Work request :: Pull out from the material below all lines with "https".

- - - - -

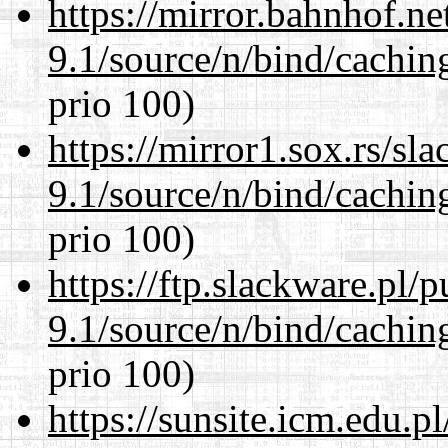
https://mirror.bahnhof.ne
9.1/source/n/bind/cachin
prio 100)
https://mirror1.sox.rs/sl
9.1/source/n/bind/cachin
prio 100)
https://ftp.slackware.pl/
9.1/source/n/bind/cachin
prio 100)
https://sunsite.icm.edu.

- - - - -

Reply ::
https://mirror.bahnhof.ne
https://mirror1.sox.rs/sl
https://ftp.slackware.pl/
https://sunsite.icm.edu.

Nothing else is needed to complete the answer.